Problem details → For the entries below, how many lines include the word "المخاطر"? Give the figure and nothing more.

═════ Input data ═════

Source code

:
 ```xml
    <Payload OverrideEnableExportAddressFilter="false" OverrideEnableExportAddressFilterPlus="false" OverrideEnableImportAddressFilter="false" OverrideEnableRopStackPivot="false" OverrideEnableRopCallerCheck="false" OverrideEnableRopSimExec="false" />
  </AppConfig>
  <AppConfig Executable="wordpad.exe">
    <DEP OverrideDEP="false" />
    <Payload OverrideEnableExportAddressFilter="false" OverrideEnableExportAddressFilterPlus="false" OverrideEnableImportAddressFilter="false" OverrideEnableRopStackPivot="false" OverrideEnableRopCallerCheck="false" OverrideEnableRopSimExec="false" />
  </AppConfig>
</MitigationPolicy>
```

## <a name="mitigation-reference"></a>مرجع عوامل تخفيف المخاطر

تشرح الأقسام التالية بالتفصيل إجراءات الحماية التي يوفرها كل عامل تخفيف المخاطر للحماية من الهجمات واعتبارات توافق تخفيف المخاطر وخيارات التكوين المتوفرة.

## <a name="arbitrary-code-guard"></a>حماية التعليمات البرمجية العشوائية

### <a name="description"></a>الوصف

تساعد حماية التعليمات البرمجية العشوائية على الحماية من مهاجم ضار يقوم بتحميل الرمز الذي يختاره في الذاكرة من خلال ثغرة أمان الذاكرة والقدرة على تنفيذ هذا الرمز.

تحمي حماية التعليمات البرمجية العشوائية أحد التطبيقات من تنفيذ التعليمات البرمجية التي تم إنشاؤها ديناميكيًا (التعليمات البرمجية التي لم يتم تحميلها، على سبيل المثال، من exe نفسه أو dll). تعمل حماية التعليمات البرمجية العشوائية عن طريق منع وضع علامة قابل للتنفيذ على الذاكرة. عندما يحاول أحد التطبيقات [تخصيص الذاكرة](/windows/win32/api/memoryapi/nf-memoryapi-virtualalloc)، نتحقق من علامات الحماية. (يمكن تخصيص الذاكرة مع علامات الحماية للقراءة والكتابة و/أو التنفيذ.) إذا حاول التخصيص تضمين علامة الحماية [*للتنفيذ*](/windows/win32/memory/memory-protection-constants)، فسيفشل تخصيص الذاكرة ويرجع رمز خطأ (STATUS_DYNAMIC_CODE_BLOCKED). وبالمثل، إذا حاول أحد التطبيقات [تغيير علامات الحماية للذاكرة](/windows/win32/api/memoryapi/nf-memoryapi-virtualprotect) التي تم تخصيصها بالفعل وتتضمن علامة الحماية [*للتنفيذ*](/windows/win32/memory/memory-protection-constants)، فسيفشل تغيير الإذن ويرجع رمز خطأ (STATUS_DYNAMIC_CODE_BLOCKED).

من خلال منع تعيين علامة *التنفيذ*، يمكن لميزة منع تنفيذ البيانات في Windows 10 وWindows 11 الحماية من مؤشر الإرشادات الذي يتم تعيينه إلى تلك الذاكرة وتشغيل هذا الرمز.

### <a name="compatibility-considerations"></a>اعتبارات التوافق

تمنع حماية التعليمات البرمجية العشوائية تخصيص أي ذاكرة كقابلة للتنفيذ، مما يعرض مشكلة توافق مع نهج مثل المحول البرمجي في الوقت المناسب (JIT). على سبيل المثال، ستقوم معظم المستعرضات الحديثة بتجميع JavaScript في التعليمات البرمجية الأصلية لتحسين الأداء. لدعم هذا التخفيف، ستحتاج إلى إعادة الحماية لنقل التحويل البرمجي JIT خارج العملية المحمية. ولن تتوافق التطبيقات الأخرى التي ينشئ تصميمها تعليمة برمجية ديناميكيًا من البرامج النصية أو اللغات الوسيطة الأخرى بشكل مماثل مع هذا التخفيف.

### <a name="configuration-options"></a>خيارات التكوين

═════

Result of the task → 2